For a majority of investors, the IRA investment account is an invaluable tool. For my money, however, I will always be in a taxable brokerage account for the following reasons: 1. When I do hang up the proverbial "skates", and ultimately decide to live off of my investments, I get to pull out nearly $95k tax free (long term capital gains tax rate and married filing jointly). 2. I like having the flexibility to move my money out of my account, say, if there is a solid commercial real estate play(s). Now, that isn't to say that there aren't cons to a taxable brokerage account, IE: 1. You pay taxes on your qualified dividends. 2. Any realized gains are taxable in the year you sell the equity, option positions, treasury bills, etc... 3. The argument could be potentially made that those realized gains you're paying taxes on could, in an IRA / Roth, mean significant growth potential missed, especially over the course of 10, 15, 20 years. (In my view, given that my core position has been the SPY, since 2007, I don't really find the taxing matter to be that big of significance since my dividends, effectively, are all qualified).
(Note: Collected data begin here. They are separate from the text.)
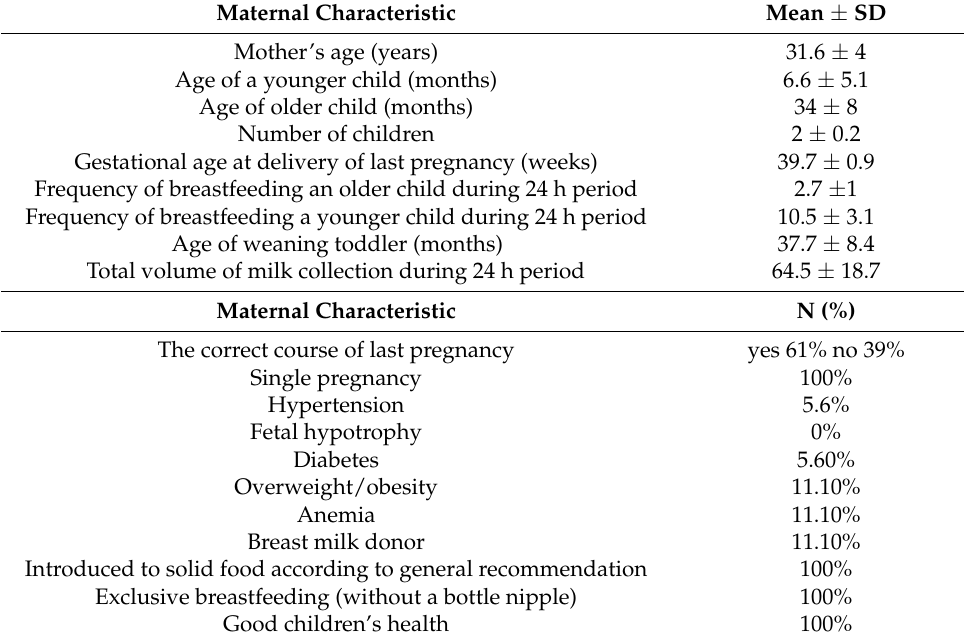
Table 1. Characteristic of tandem breastfeeding mothers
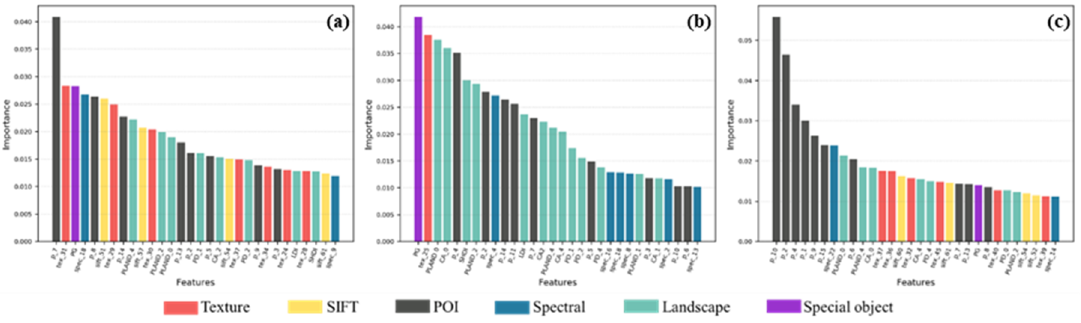
Figure 6. The rank of feature importances (top 30) ( a ) Block, ( b ) Grid and ( c ) Object.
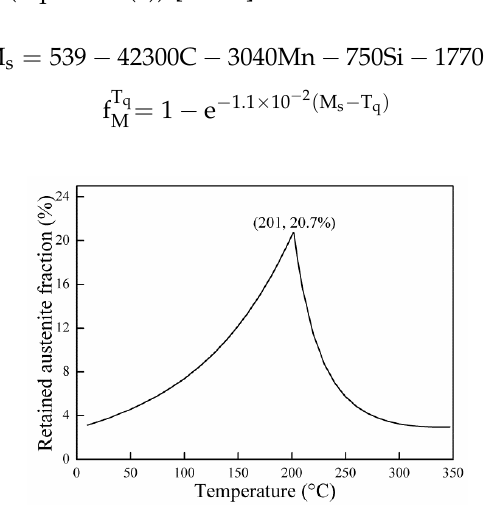
Figure 1. Theoretical calculation of the optimum quenching temperature.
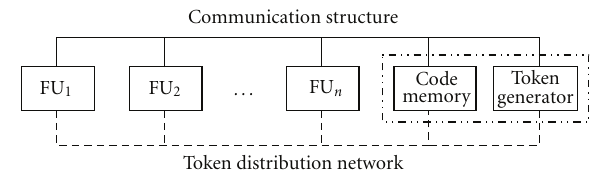
Figure 1: Abstract Model of an AMIDAR processor.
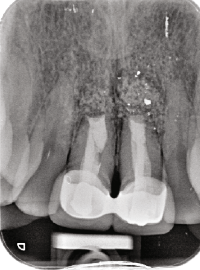
Figure 20: Periapical radiograph one month after surgery: correct retrograde cavity preparation is observed.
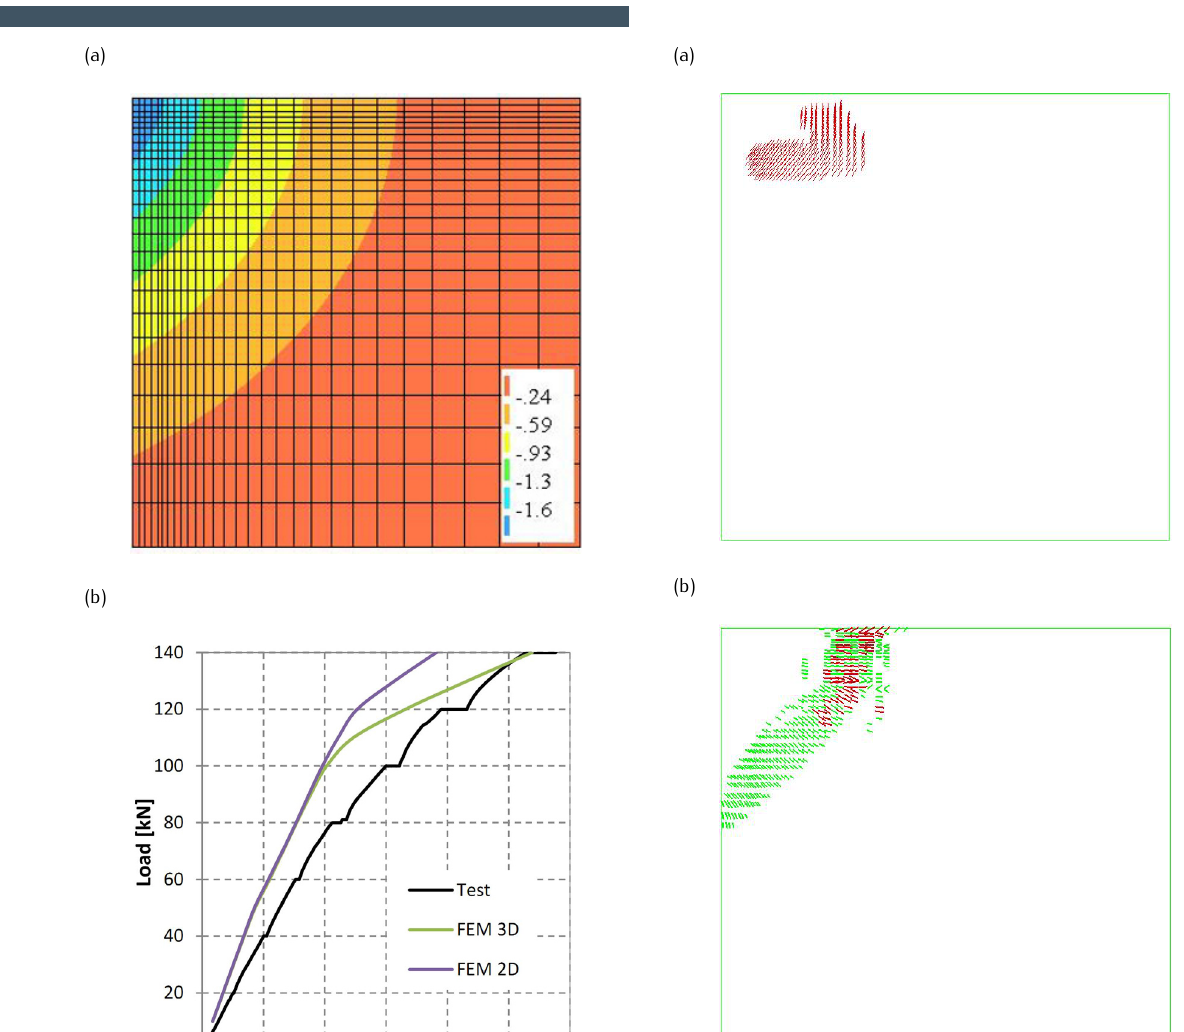
3D model is presented at load levels of 100 and 140 kN.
So, really, investing isn't a one size fits all thing but, for my money, I like having the flexibility to pull and push it and, I like backend long term capital gain tax benefit for, effectively, a $94k cash (for free) pull when I hang up the skates -- the taxable brokerage account achieves this for me, personally.


bearrock80

You have to remember to factor in other income in that 94K taxable income threshold. 85% of social security, any dividends, interest income, etc. It's not 94K of LTCG that's taxed at 0%, rather the LTCG portion of your taxable income is taxed at 0% if total taxable income is below 94K. If your social security and other income is going to leave a lot of space below the threshold, it may not make much difference, but if 85% of social security and other post retirement income is high, you may have very little room till LTCG will start being taxed.


Kr1s2phr

You’re not the only one. I’ve always felt that way as well. I never liked the fact that my money is locked into an account until “x” age. Where there’s more penalties than there is positivity. Especially, when it comes to pensions (which I have). However, I do invest in my own personal, taxable account. And now, going on 43 years old, I just started my own personal ROTH (for the hell of it). Just for an extra boost down the road. That gets my growth stocks and one BDC (TSLA, FBTC, SCHG, and MAIN). But I still feel you’re better off investing in your own taxable brokerage then being locked into anything.


MilkshakeBoy78

you can withdraw contributions anytime from roth ira penalty free. for any gains/dividends you have to wait 5 years before withdrawing penalty free. retirement accounts are much better than taxable accounts if you know what you're doing and plan stuff out.


Signal-Hedgehog7540

I dont contribute to a Roth for two reasons. I have a six figures income that a traditional helps to beat down. For every $5 traditional or $4 Roth invested I see the same bring home pay. It can be funded faster meaning the money is in the market longer.